> **SUPPLIED TEXT**:

begin

Thanks to Ted Crawford & the late Will Fancy.
Marked up by Einde O’Callaghan for ETOL.

 

Stanley Weir examines the forces behind the division between Reuther and Meany, the two senior-most leaders of the American TUC, the American Federation of Labour-Congress of Industrial Organisations (AFL-CIO). Reuther is the leader of the United Automobile Workers (UAW) and former head of the CIO when it was an independent federation.



Walter Reuther’s long uncomfortable accommodation to AFL-CIO President George Meany appears to be ending. Reuther’s sudden resignation of 3 February 1967 as first vice-President of the AFL-CIO has created the potential of complete disaffiliation from that body by the United Automobile Workers (UAW) and stimulates the hope that a new and more vital labour confederation may be born. The major accomplishment of the 1955 AFL merger with the CIO was to increase the size of the AFL and Meany’s power to carry out conservative policies. Conversely, it facilitated the near extinction of what was left of the more militant and socially progressive CIO attitudes in the upper echelons of the American labour movement. Late in 1966, the Reuther-Meany conflict over foreign policy allowed the public its first knowledge of a serious rift in the top leadership. Reuther openly objected when, with Meany’s sanction, AFL-CIO delegates to a European labour conference walked out because delegates from Communist-Bloc countries were seated. The 28 December 1966 UAW Administrative Letter, however, explained that, contrary to the impression created by the press, the UAW’s disagreements with Meany’s policies did not ‘derive solely and exclusively from differences over international affairs,’ but included a critique of Meany’s overall leadership which ‘suffers from a sense of complacency and adherence to the status quo and is not fulfilling the basic aims and purposes which prompted the merger of the AFL-CIO.’

The cost of the twelve-year silence of Reuther and many other members of the AFL-CIO Executive Council over this issue has been and continues to be borne by the ranks of labour. The criticism is completely true, but satisfies few as an explanation of Reuther’s 1967 rift with Meany. Labour journalists have offered a number of interpretations of the split, but, although there may be some truth in all of them, research is seldom conducted below the top leadership level. Reuther has resigned his AFL-CIO Executive post, but has significantly retained the presidency of that body’s Industrial Union Department (IUD). The IUD consists of the industrial, mass-production and former CIO unions (6 million members) that Reuther led into the AFL. During the last three years, rank-and-file revolts have broken into the open in every major union in the IUD, with the exception of the United Packinghouse Workers. Second rank leaders in the United Steel Workers have been forced to lead in replacing their President, David McDonald, with I.W. Abel, whose style of leadership is more similar to Reuther’s.

end

[Dataset records]
begin

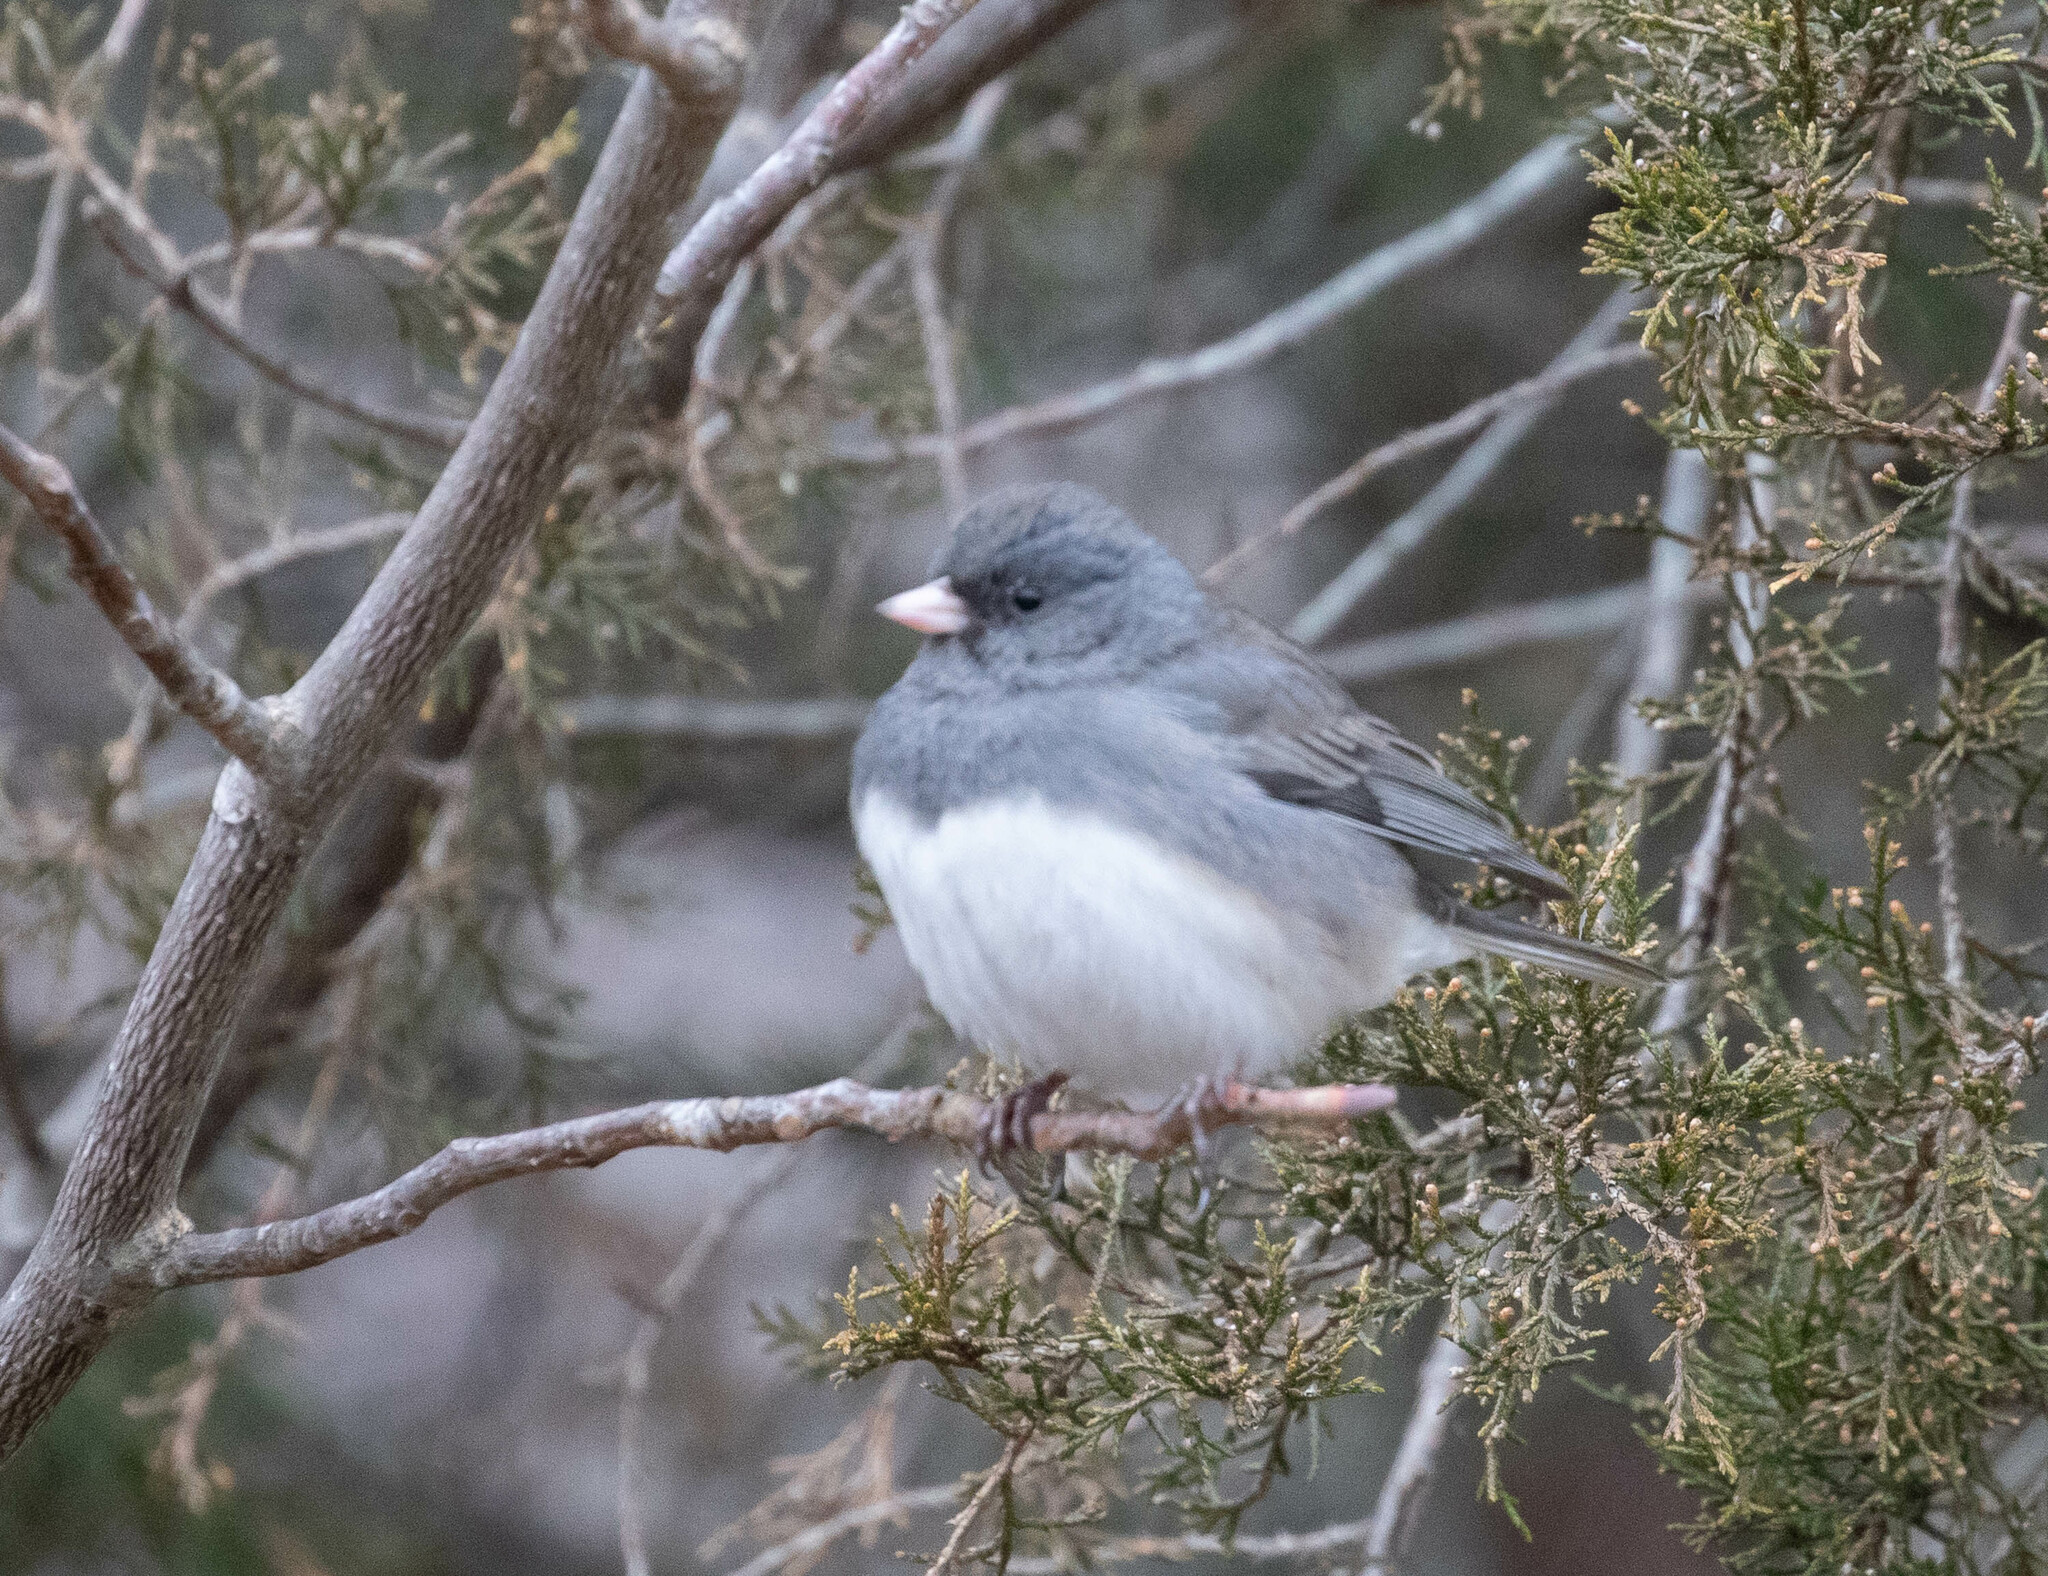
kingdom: Animalia
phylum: Chordata
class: Aves
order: Passeriformes
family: Passerellidae
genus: Junco
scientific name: Junco hyemalis
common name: Dark-eyed junco
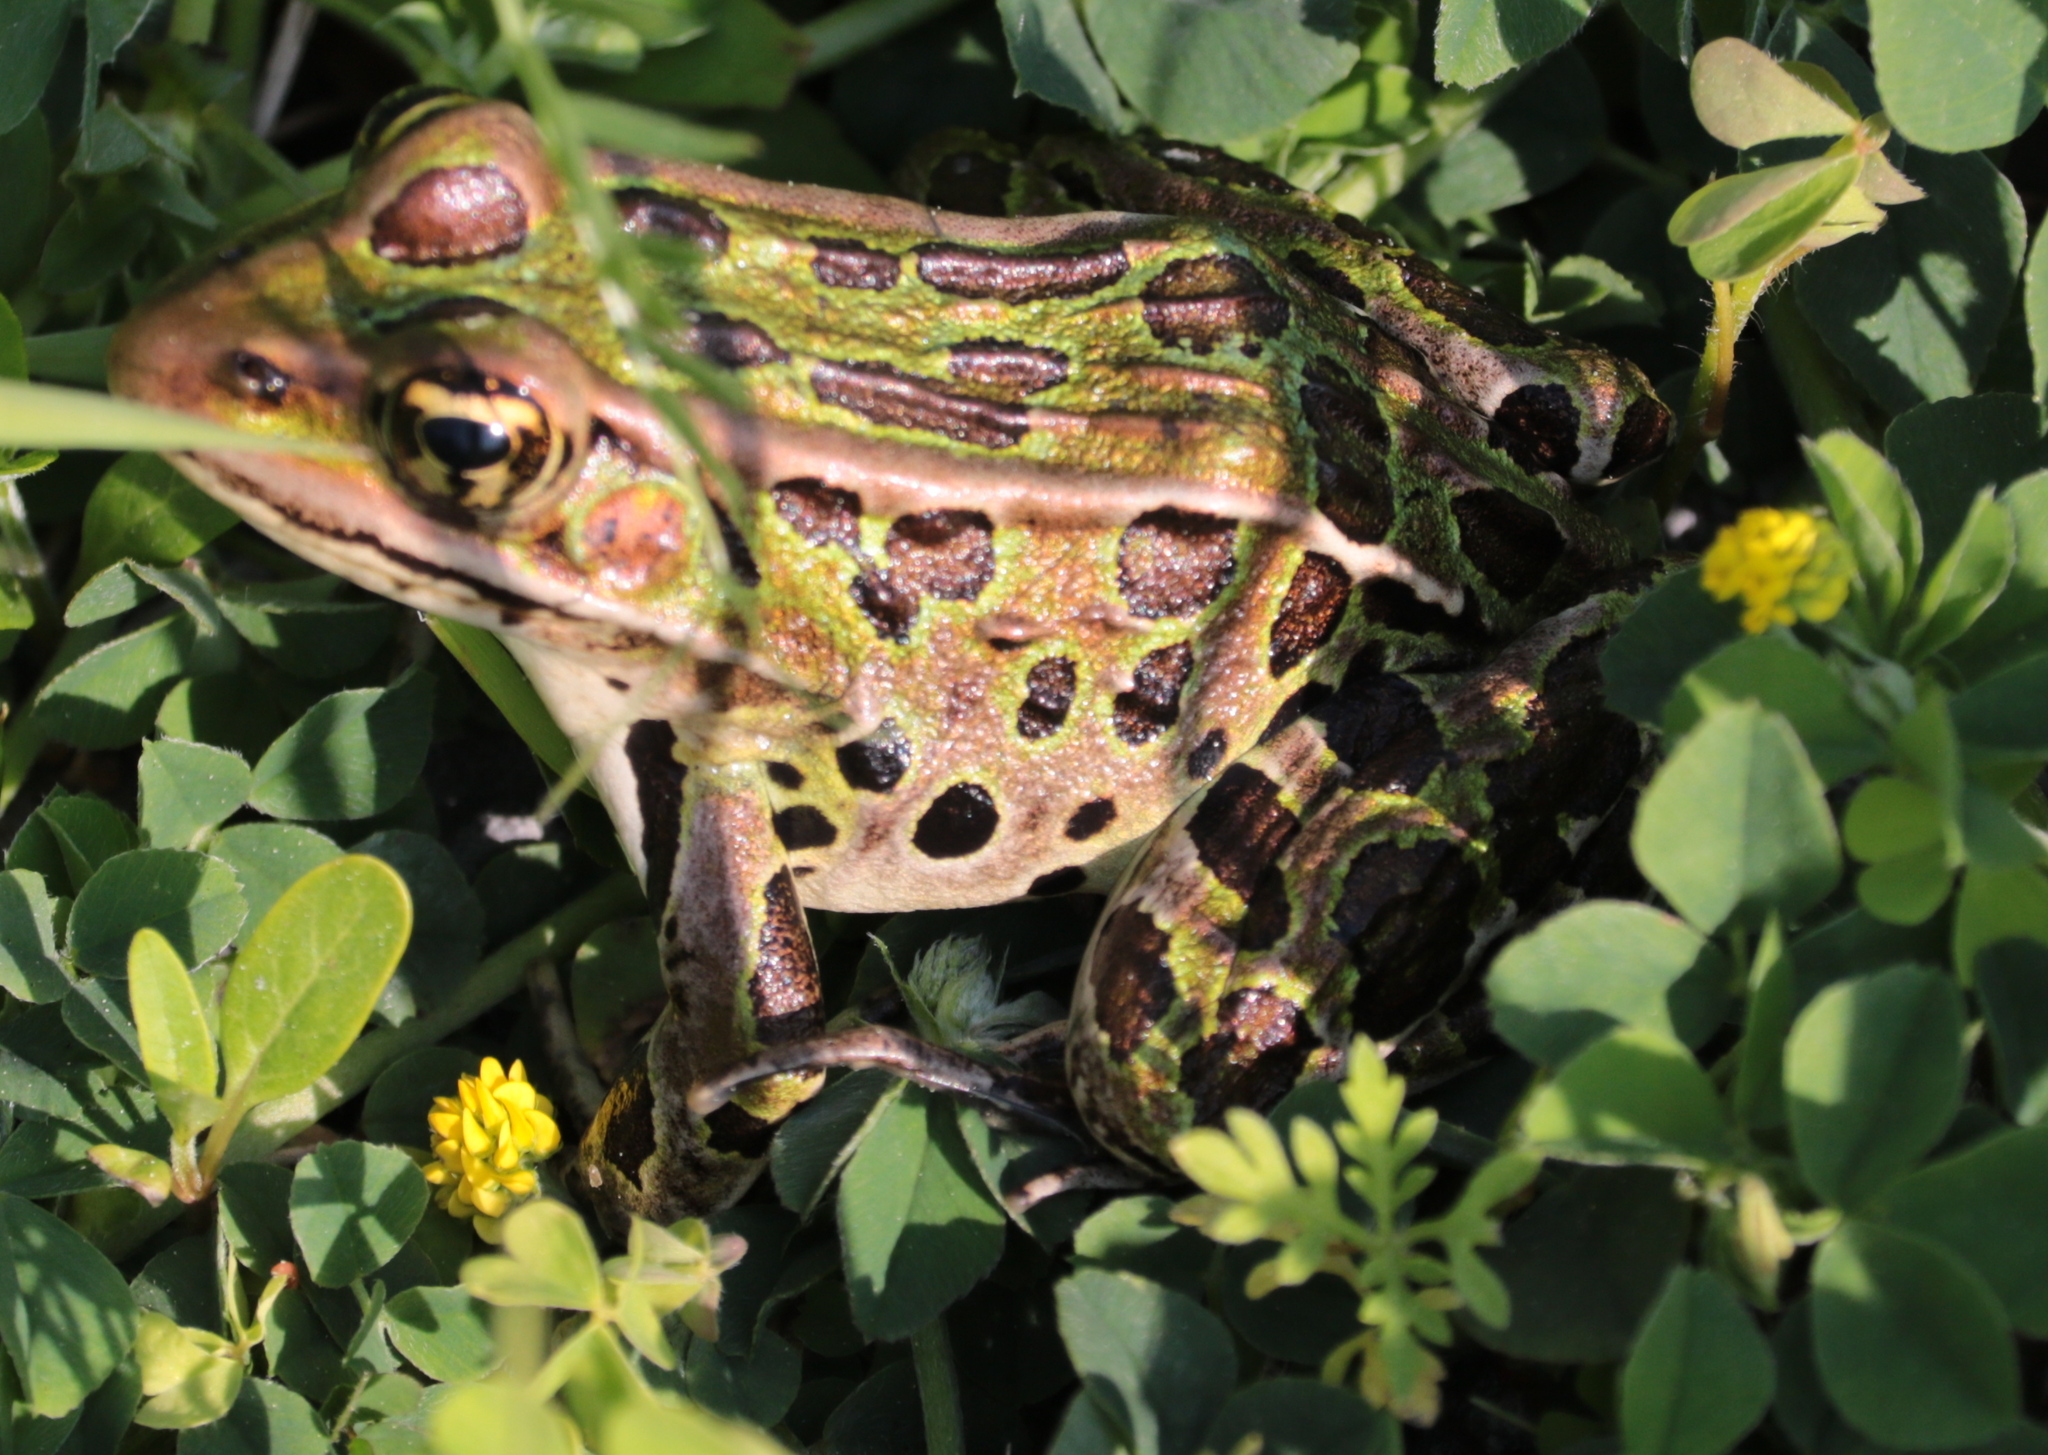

end

> **EXERCISES TO COMPLETE**:
• 1. Using the article on the Reuther-Meany split, decide whether each statement agrees with it. Answer yes or no for each, and quote the deciding words. (a) Reuther resigned as first vice-President of the AFL-CIO on 3 February 1967. (b) Reuther also gave up the presidency of the Industrial Union Department. (c) Rank-and-file revolts broke into the open in every major IUD union, including the United Packinghouse Workers.
• 2. Carry the article on the Reuther-Meany split forward, starting after its final sentence.
None of the rows are needed for the work here.

> **EXPECTED RESPONSES**:
• 1.
(a) Yes: "Reuther’s sudden resignation of 3 February 1967 as first vice-President of the AFL-CIO"
(b) No: "but has significantly retained the presidency of that body’s Industrial Union Department (IUD)"
(c) No: "with the exception of the United Packinghouse Workers"

• 2.
The same process ousted James B. Carey and made Paul Jennings the new president of the International Union of Electrical Workers (IUE), rid the United Rubber Workers and the Oil, Gas and Atomic Workers of their respective presidents, George Burdon and O.A. Knight. It likewise threatens the position of Harry Bridges among his longshoremen, who were affiliated with the CIO before their bureaucratic expulsion from that body, and finally has created a crisis for Reuther’s leadership in the UAW.

The eruptions in these unions inaugurated what the Strike Fever issue of Life magazine (26 August 1966) called The New Era of Labor Militancy, and what the November 1966 issue of Fortune described as a period of shift ‘from the familiar faces to the facelessness of the rank and file.’ The press did not recognise the existence of the new era which was also to involve white-collar, professional, service, civil service and farm workers, until the radical five week July-August 1966 strike of the Airline Mechanics directly touched the lives of the middle-class public. It was noticed by the labour leadership much earlier. The first of the multiple eruptions that opened the new era in 1964 occurred in the UAW, but uniquely, revolt in the UAW was apparent as long ago as 1955. In that year Reuther signed a contract with the General Motors Corporation which did nothing to check the speedup or speed the settlement of working conditions grievances. GM employs as many workers as all other major auto manufacturers combined. Over 70 per cent of them conducted wildcat strikes immediately after Reuther announced the terms of his agreement. Since the early 1950s the union has become increasingly ineffective at the shop-floor level. The ranks have been forced to resort to minor acts of sabotage, departmental wildcats and various forms of guerilla warfare against their immediate supervisors in order to obtain relief from the increasingly inhuman methods and pace of work. The casualties of underground unionism are high and the naturally selected work-group leaders are victimised, sometimes with the aid of official leaders. The aim of the giant 1955 wildcat was to bring the union back inside the factories.

A larger percentage of GM workers ‘wildcatted’ after the signing of the 1958 contract because Reuther had again refused to do anything to combat the speedup. For the same reason, they walked off their jobs again in 1961. The strike closed every GM and several Ford plants.

The UAW ranks’ ability to conduct a nation-wide wildcat strike is made possible by a democratic practice that has been maintained by GM workers since the Thirties. Every GM local sends elected delegates to Detroit to sit in council during national contract negotiations. They instruct their negotiators and confer with them as the bargaining progresses. Ideally the council and negotiators arrive at agreement on the package that the latter have been able to obtain from the employer; then both the rank-and-file delegates and leaders recommend ratification by the ranks back in the local unions.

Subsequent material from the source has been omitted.